Selected passage:
+++

Writers jailed in 2002 for political satire
by James Rupert
October 31, 2005
After three years at Guantanamo, Afghan writers found to be no threat to United States
Peshawar, Pakistan. Badr Zaman Badr and his brother Abdurrahim Muslim Dost relish writing a
good joke that jabs a corrupt politician or distills the sufferings of
fellow Afghans. Badr admires the political satires in "The Canterbury
Tales" and "Gulliver's Travels," and Dost wrote some wicked lampoons in
the 1990s, accusing Afghan mullahs of growing rich while preaching and
organizing jihad. So in 2002, when the U.S. military shackled the
writers and flew them to Guantanamo among prisoners whom Defense
Secretary Donald Rumsfeld declared "the worst of the worst" violent
terrorists, the brothers found life imitating farce.
For months, grim interrogators grilled them over a satirical
article Dost had written in 1998, when the Clinton administration
offered a $5-million reward for Osama bin Laden. Dost responded that
Afghans put up 5 million Afghanis -- equivalent to $113 -- for the
arrest of President Bill Clinton.
"It was a lampoon ... of the poor Afghan economy" under the Taliban,
Badr recalled. The article carefully instructed Afghans how to identify
Clinton if they stumbled upon him. "It said he was clean-shaven, had
light-colored eyes and he had been seen involved in a scandal with
Monica Lewinsky," Badr said.
The interrogators, some flown down from Washington, didn't get the
joke, he said. "Again and again, they were asking questions about this
article. We had to explain that this was a satire." He paused. "It was
really pathetic."
It took the brothers three years to convince the Americans that they
posed no threat to Clinton or the United States, and to get released --
a struggle that underscores the enormous odds weighing against innocent
foreign Muslims caught in America's military prisons.
In recent months, scores of Afghans interviewed by Newsday -- including
a dozen former U.S. prisoners, plus human rights officials and senior
Afghan security officials -- said the United States is detaining enough
innocent Afghans in its war against the Taliban and al-Qaida that it is
seriously undermining popular support for its presence in Afghanistan.
As Badr and Dost fought for their freedom, they had enormous advantages over Guantanamo's 500-plus other captives.
The brothers are university-educated, and Badr, who holds a master's
degree in English literature, was one of few prisoners able to speak
fluently to the interrogators in their own language. And since both men
are writers, much of their lives and political ideas are on public
record here in books and articles they have published.
A Pentagon spokesman, Lt. Cmdr. Flex Plexico, declared this summer that
"there was no mistake" in the brothers' detention because it "was
directly related to their combat activities [or support] as determined
by an appropriate Department of Defense official." U.S. officials
declined to discuss the case, so no full picture is available of why it
took so long for the pair to be cleared.
The Pentagon's prison network overseas is assigned to help prevent
attacks on the United States like those of Sept. 11, 2001, so "you
cannot equate it to a justice system," said Army Col. Samuel Rob, who
was serving this summer as the chief lawyer for U.S. forces in
Afghanistan. Still, he added, innocent victims of the system are "a
small percentage, I'd say."
The military is slow to clear innocent prisoners, largely because of
its fear of letting even one real terrorist get away, said Rob.

+++

Records provided:
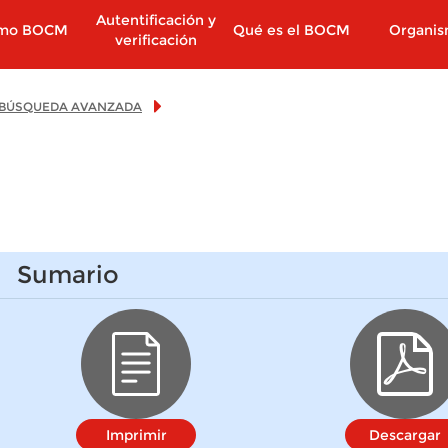
Autentificación y
imo BOCM
Qué es el BOCM
Organi
verificación
BÚSQUEDA AVANZADA
Sumario
Imprimir
Descargar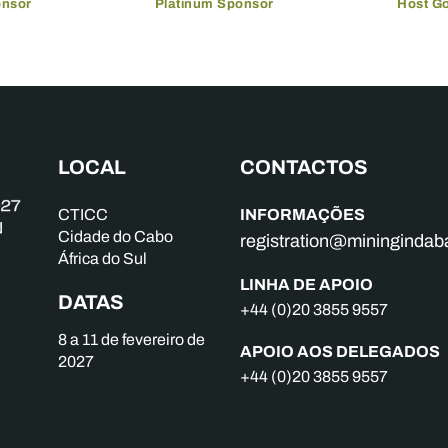
onsor
Platinum Sponsor
Host G
LOCAL
CONTACTOS
INFORMAÇÕES
CTICC
Cidade do Cabo
registration@mininginda
África do Sul
LINHA DE APOIO
DATAS
+44 (0)20 3855 9557
8 a 11 de fevereiro de
APOIO AOS DELEGADOS
2027
+44 (0)20 3855 9557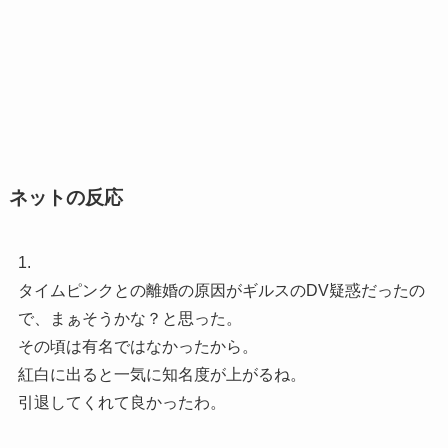
ネットの反応
1.
タイムピンクとの離婚の原因がギルスのDV疑惑だったの
で、まぁそうかな？と思った。
その頃は有名ではなかったから。
紅白に出ると一気に知名度が上がるね。
引退してくれて良かったわ。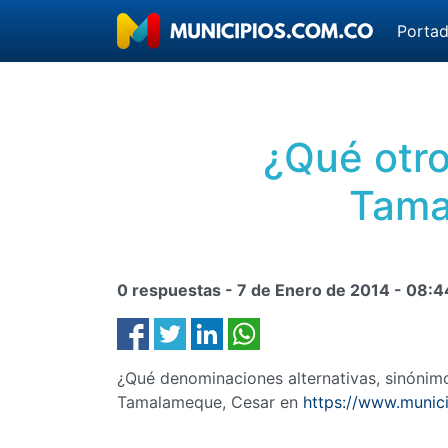
Porta
¿Qué otro
Tama
0 respuestas -
7 de Enero de 2014
-
08:4
¿Qué denominaciones alternativas, sinóni
Tamalameque, Cesar en
https://www.munic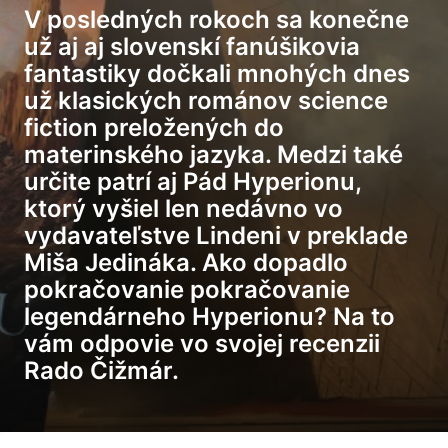
V posledných rokoch sa konečne
už aj aj slovenskí fanúšikovia
fantastiky dočkali mnohých dnes
už klasických románov science
fiction preložených do
materinského jazyka. Medzi také
určite patrí aj Pád Hyperionu,
ktorý vyšiel len nedávno vo
vydavateľstve Lindeni v preklade
Miša Jedináka. Ako dopadlo
pokračovanie pokračovanie
legendárneho Hyperionu? Na to
vám odpovie vo svojej recenzii
Rado Čižmár.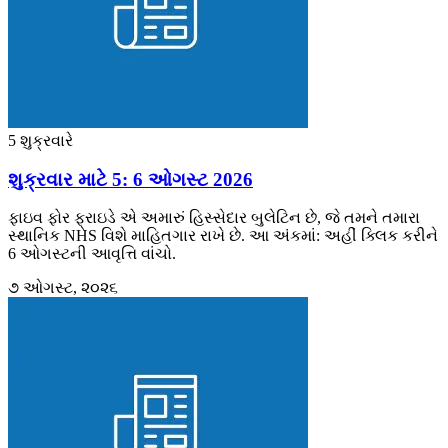
5 શુક્રવારે
શુક્રવાર માટે 5: 6 ઓગસ્ટ 2026
ફાઇવ ફોર ફ્રાઇડે એ અમારું હિસ્સેદાર બુલેટિન છે, જે તમને તમારા
સ્થાનિક NHS વિશે માહિતગાર રાખે છે. આ અંકમાં: અહીં ક્લિક કરીને
6 ઓગસ્ટની આવૃત્તિ વાંચો.
૭ ઓગસ્ટ, ૨૦૨૬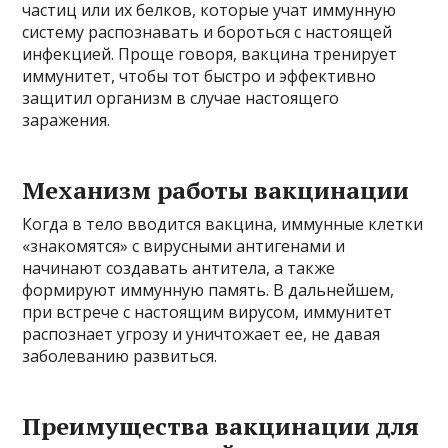
частиц или их белков, которые учат иммунную
систему распознавать и бороться с настоящей
инфекцией. Проще говоря, вакцина тренирует
иммунитет, чтобы тот быстро и эффективно
защитил организм в случае настоящего
заражения.
Механизм работы вакцинации
Когда в тело вводится вакцина, иммунные клетки
«знакомятся» с вирусными антигенами и
начинают создавать антитела, а также
формируют иммунную память. В дальнейшем,
при встрече с настоящим вирусом, иммунитет
распознает угрозу и уничтожает ее, не давая
заболеванию развиться.
Преимущества вакцинации для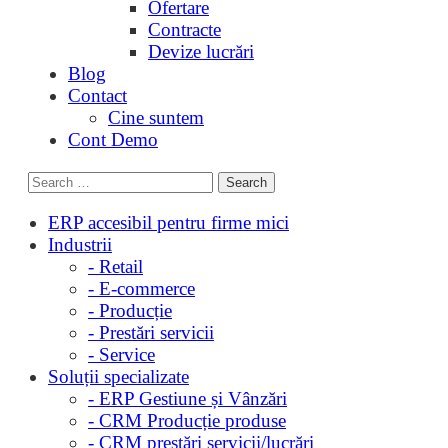
Ofertare
Contracte
Devize lucrări
Blog
Contact
Cine suntem
Cont Demo
ERP accesibil pentru firme mici
Industrii
- Retail
- E-commerce
- Producție
- Prestări servicii
- Service
Soluții specializate
- ERP Gestiune și Vânzări
- CRM Producție produse
- CRM prestări servicii/lucrări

+++

Set of tasks:
• 1. In the article about the jailed Afghan writers, what sum did Dost's 1998 satire say Afghans offered for Bill Clinton's arrest?
• 2. Please resume the article about the jailed Afghan writers from the point where it stops.
The lines aren't needed here.

Answers to this exercise:
• 1. 5 million Afghanis, equivalent to $113.

• 2.
"What if this is a truly bad individual, the next World Trade Center
bomber, and you let him go? What do you say to the families?" asked Rob.
Rob and the Defense Department say the prison system performs
satisfactorily in freeing innocents and letting military investigators
focus on prisoners who really are part of terrorist networks. Badr and
others -- including some former military intelligence soldiers who
served in Guantanamo and Afghanistan -- emphatically disagree.
The United States for years called Badr and his brother "enemy
combatants," but the men say they never saw a battlefield. And for an
America that seeks a democratized Afghanistan, they seem, potentially,
allies. Americans "have freedom to criticize your government, and this
is very good," said Badr. Also, "we know that America's laws say a
person is innocent until he is proven to be guilty," although "for us
it is the reverse."
Badr and Dost are Pashtuns, members of the ethnic group that spawned
the Taliban. But the family library where they receive their guests is
crammed with poetry, histories and religious treatises --
mind-broadening stuff that the Taliban were more inclined to burn than
read. For years, the brothers' library has served as a salon for
Pashtun intellectuals and activists of many hues, including some who
also have been arrested in the U.S.-funded dragnet for suspected
Islamic militants.
Like millions of Afghans, they fled to Pakistan during the Soviet
occupation of their country in the 1980s and joined one of the many
anti-Soviet factions that got quiet support from Pakistan's military
intelligence service. Their small group was called Jamiat-i-Dawatul
Quran wa Sunna, and Dost became editor of its magazine. Even then, "we
were not fighters," said Badr. "We took part in the war only as
writers."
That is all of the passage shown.